Of Ceviche and Sunsets
How I Came to Call Lima 'Home' even though I don't live here
On January 2nd of last year, I finally made the leap and left the Bay Area1. Give me two or three glasses of wine (or Pisco) and you can hear my rant about San Francisco vs Peru's food cultures, but this post is about 2021 and 2022 and not 2020.
In the spirit of 2022 just beginning, here are two much-abbreviated stories about new beginnings:
A Flight and a Lunch Can Change Everything for the Better
I finally managed to condense an apartment full of stuff to three suitcases that were exactly at the weight limit minus two cookbooks which I had to carry with me through security. I arrived at Lima at 5 am and checked into what would turn out to be the first of more than a dozen Airbnbs in Lima.
Then, I had a lunch that would change my life.
In the middle of my hectic arrival day where I realized that I had taken the wrong suitcase from the airport, I had a lunch that would change my life. I had been talking to Mariela via Whatsapp for months in what started out as language practice. We made plans to finally met in person the day I arrived in Lima at El Mercado, my favorite restaurant in Lima/Peru/the world, and what is now one of our favorite restaurants in Lima.
A ceviche lunch became a walk through the neighborhood and then hanging out at the beach and then living together through two different shutdowns.
Scenes from our first weekend together which has so many little memories that I will remember forever:
Keys to the condos
The thought of having a place in Lima first cross my mind as a result of meeting new friends while waiting in line for Ceviche.
This January, I finally received the keys for a place to call my own in Lima. Like most of my projects outside of work, this condo was a long time coming and delayed several times.
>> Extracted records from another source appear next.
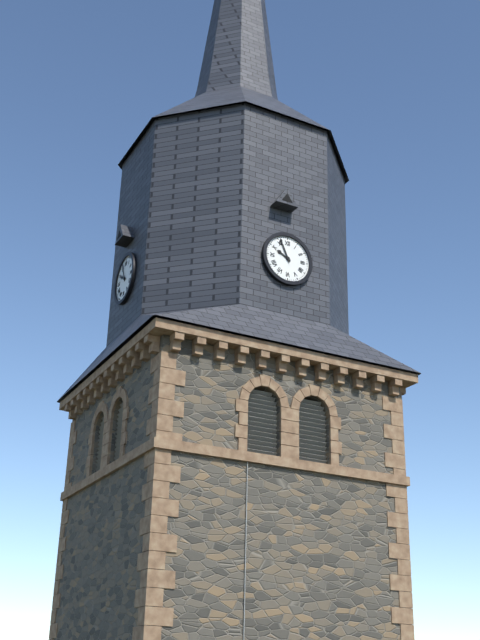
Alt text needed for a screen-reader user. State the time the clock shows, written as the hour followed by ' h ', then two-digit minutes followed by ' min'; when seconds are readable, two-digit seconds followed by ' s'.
9 h 56 min
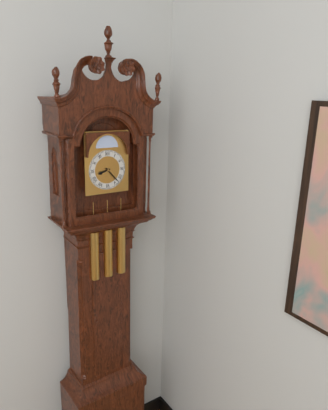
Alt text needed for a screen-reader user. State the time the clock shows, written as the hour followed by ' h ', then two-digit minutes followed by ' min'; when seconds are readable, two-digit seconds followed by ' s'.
8 h 23 min
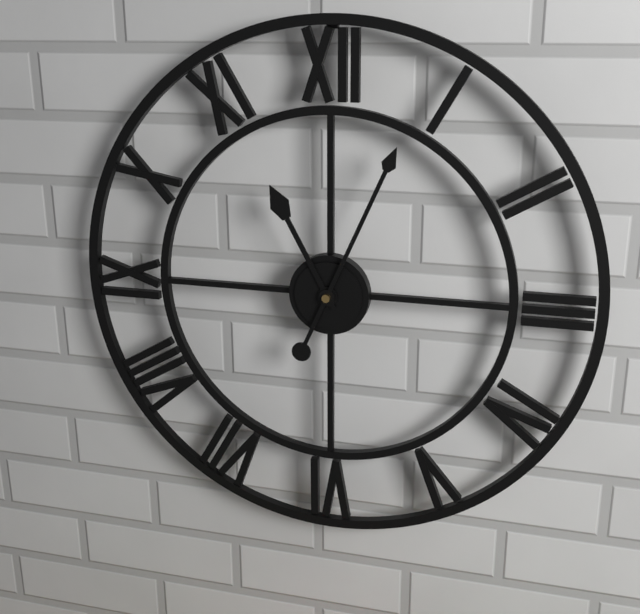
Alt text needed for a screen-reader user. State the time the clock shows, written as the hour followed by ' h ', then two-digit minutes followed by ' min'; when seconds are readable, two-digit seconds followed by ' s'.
11 h 04 min
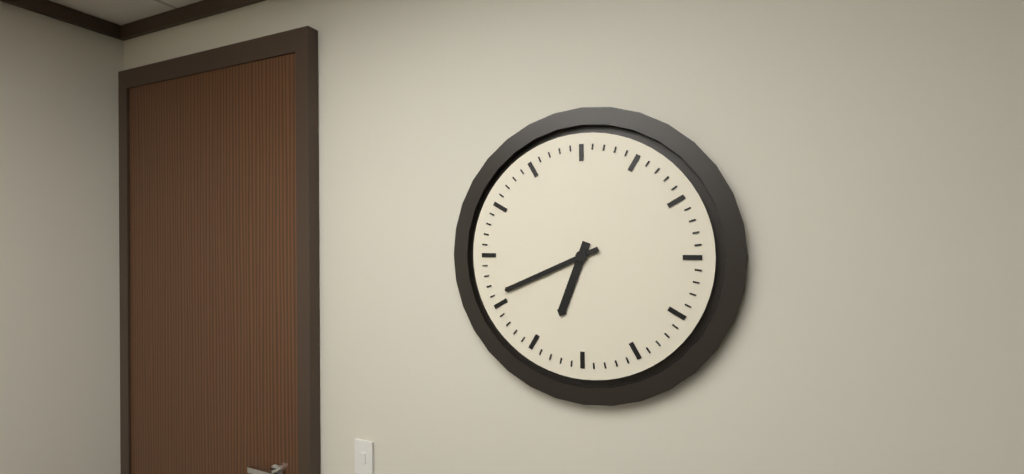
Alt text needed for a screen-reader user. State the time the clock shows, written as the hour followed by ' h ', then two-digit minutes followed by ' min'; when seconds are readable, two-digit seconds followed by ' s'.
6 h 41 min
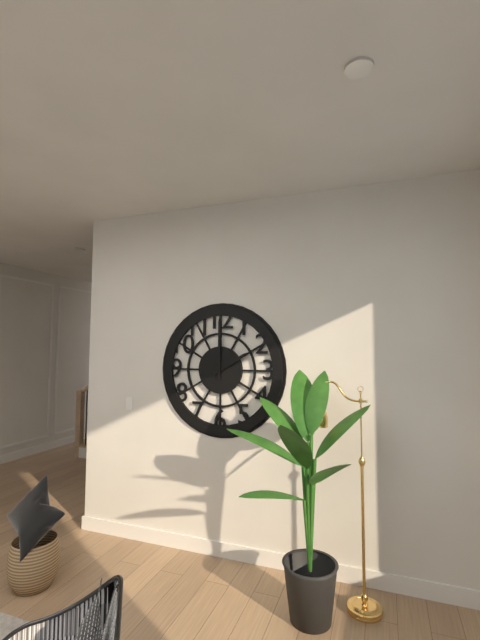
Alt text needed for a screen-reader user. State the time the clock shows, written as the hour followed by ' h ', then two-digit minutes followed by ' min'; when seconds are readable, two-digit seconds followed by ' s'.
2 h 00 min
The thought of even having a place in Lima first crossed my mind as a result of meeting new friends while waiting in line for Ceviche. In 2016, I went to Mistura, the food festival that brought together cooks from all over Peru to celebrate Peruvian cuisine. I went three days in row. It wasn’t that big and the prices were pretty expensive so I spend a lot of my my time just meeting and talking to people about Peruvian food. I was waiting in line for ceviche when I started chatting with Roger and Jorge. We kept in touch, and I eventually stayed at their Airbnb in Lince a couple of years later.
Their place was high-tech2 and had fast internet but yet only a short walk to many traditional eateries and traditional markets where you can find fresh meat, fish, and produce, markets where they don't need to specify that something is organic.
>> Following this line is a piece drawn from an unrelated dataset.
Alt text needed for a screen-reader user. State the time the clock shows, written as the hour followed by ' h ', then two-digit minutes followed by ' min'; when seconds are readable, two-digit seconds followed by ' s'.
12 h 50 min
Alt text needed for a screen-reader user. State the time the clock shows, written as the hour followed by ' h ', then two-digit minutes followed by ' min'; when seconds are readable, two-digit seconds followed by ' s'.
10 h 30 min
At the end of their trip, I learned that another tower was being built across the street. That's when I decided that it would be a great place to live.
On one of the our first handful of dates, Mariela helped me check out the places. I always like to cast a wide net and explore and (over-)analyze options, but in the end, I decided to go with the condo that I had imagined three years ago.
Due to COVID and construction delays, I received the keys just weeks before we fly to Mexico. So, we’ll have to put off settling in for another few months. The rules keep on changing, but the plan is to spend a few months a year in Peru.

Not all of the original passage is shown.